Wind power projects are the quickest while compared to other energy projects and therefore are the most suitable for a country like Nepal which is in the verse of development. The most interesting feature is that 20MW wind power generation can be produced within a short period of 3 months and that itself could be a major accomplishment for the valley. This suggests the necessity for the government to also initiate as soon as possible to overcome energy crisis. The valley requires 30% of hydropower annually but a hydropower project does not fit into the valley or its surroundings due to its complexity in location and other requirements. At the present, the Bagmati river which is situated in the valley is not suitable for a hydropower project. But wind power can be generated from the surrounding hills which are Makwanpur, Laakuri Bhanjyaang, Naagdhunga, Bhimdhunga, Nagarkot, Godawari and Phulchowki. This will eventually make Kathmandu , Lalitpur and Bhaktapur a model city from the wind power perspective.

Wind power has similar criteria as that of a hydropower in case of site location. It cannot be installed anywhere without prior survey and baseline study which required manifolds of study, basically documentation and site survey. The study is made on the basis of monthly mean wind speed data, annual mean wind speed data and wind speed distribution data of the feasible site. A minimal wind velocity can occur anywhere but we have to find such a place where there will be presence of high but constant or regular wind speed. Mirlung Electro-Mech Concern(MEC) has already done pre-feasibility and feasibility study around the surrounding hills of Kathmandu valley that have the above quality that sustains a technically and financially feasible wind power projects.

People have the tendency to compare on the basis of cost but not in terms of the duration. The cost of each 1MW wind project will be around 150 million which is same as compared to a hydro project of similar size. The duration of an installation of a wind project is far less which is mere 3 months compared to a hydro project which can be 2 years and more. Any project is successful if it works time-oriented. Nepal possesses much more areas in the terai, hills and himalayas besides the Kathmandu valley itself.

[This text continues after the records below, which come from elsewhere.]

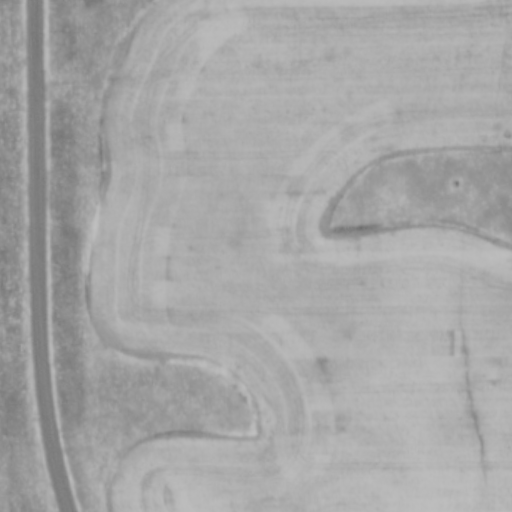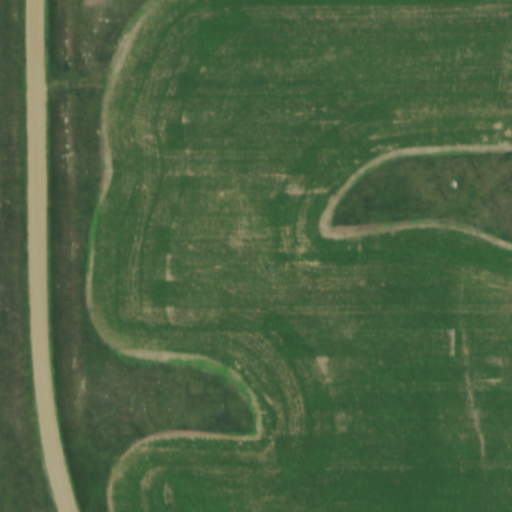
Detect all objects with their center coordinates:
road: (39, 257)
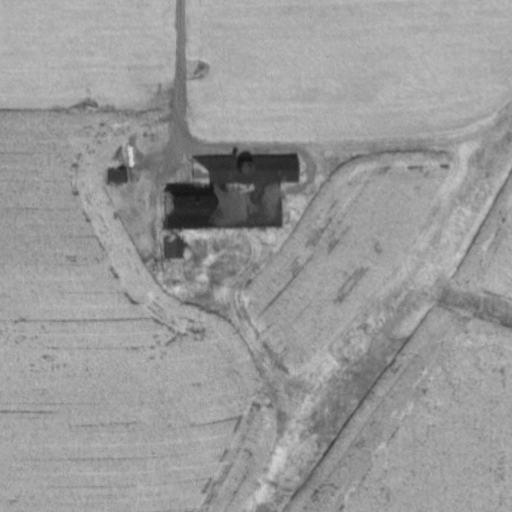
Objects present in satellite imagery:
road: (202, 146)
building: (113, 169)
building: (114, 169)
building: (240, 170)
building: (211, 189)
building: (177, 209)
building: (169, 248)
building: (169, 249)
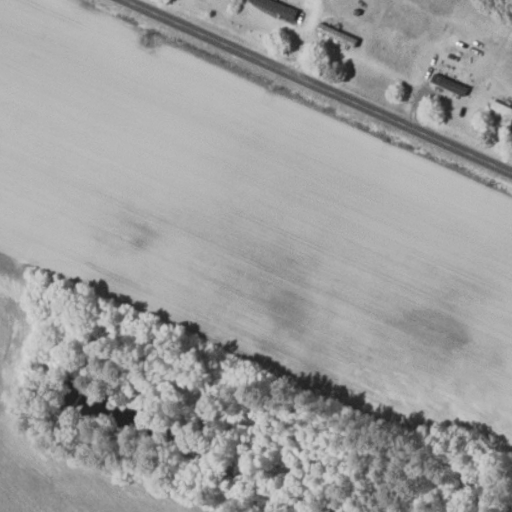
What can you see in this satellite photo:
building: (278, 8)
building: (280, 8)
building: (340, 34)
building: (449, 84)
building: (453, 85)
road: (317, 86)
building: (501, 108)
building: (502, 108)
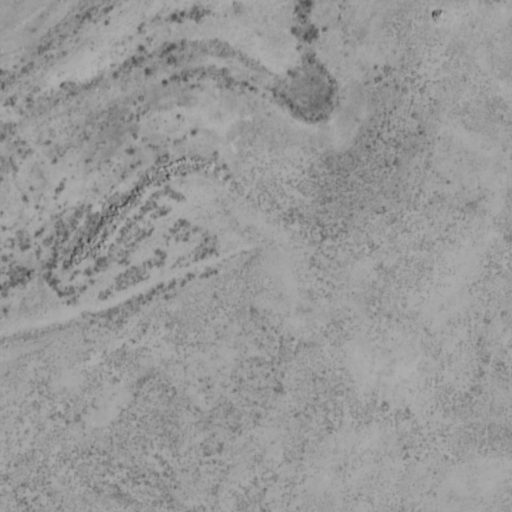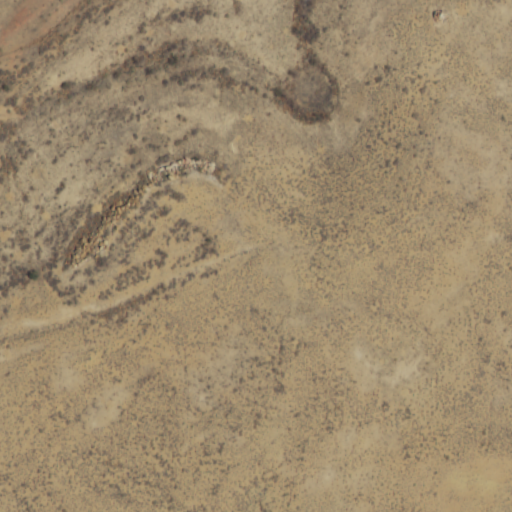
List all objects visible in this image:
quarry: (300, 292)
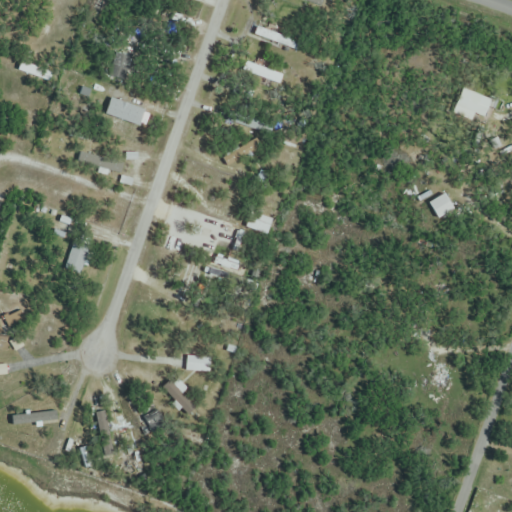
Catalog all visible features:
building: (311, 2)
road: (497, 5)
building: (272, 34)
building: (31, 69)
building: (261, 69)
building: (473, 103)
building: (238, 152)
building: (91, 161)
road: (159, 177)
building: (440, 206)
building: (259, 223)
building: (212, 232)
building: (77, 255)
building: (197, 364)
building: (177, 398)
building: (36, 419)
building: (152, 425)
road: (484, 430)
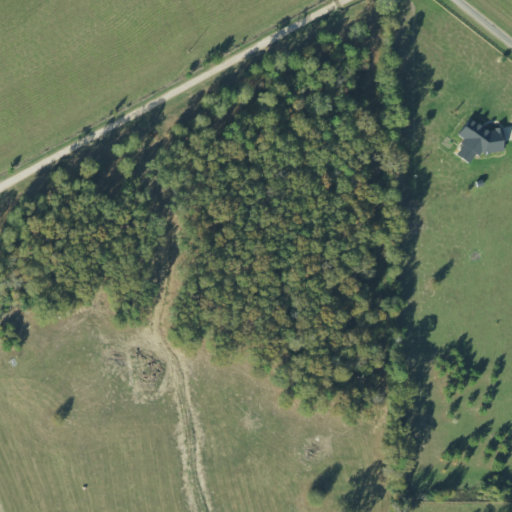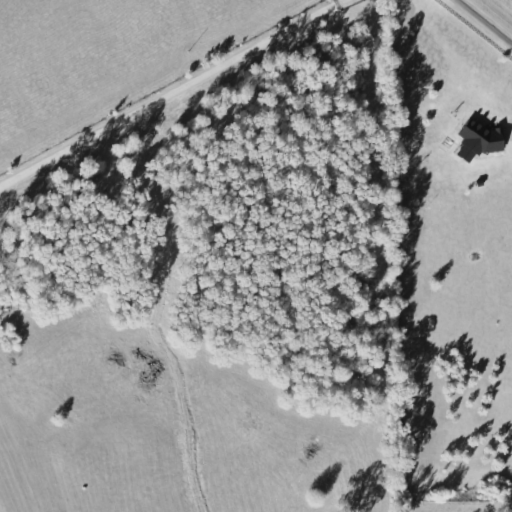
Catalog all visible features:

Every part of the valley can be distributed in many ways and certain requirements are met and are kept at levels of priorities. In this way each part will be distributed with pockets of wind energy which brings sustainability into the picture. The lengthiest part of a project is its construction which cannot be predicted by anyone. Even though it is estimated, it cannot be completed with an exact time limit. This is due to many impacts of the country such as social, political, economic, environmental being the first few. A wind project can be completed in 3 months to 12 months time and it has a positive aspect of its feasible practices all around the world. Even our neighboring countries India and China have been benefitted by it to a greater level. China ranks itself as the world’s second largest in the wind power generation while India is in the fifth. Therefore this implies that the Nepalese government should also implement in wind power projects.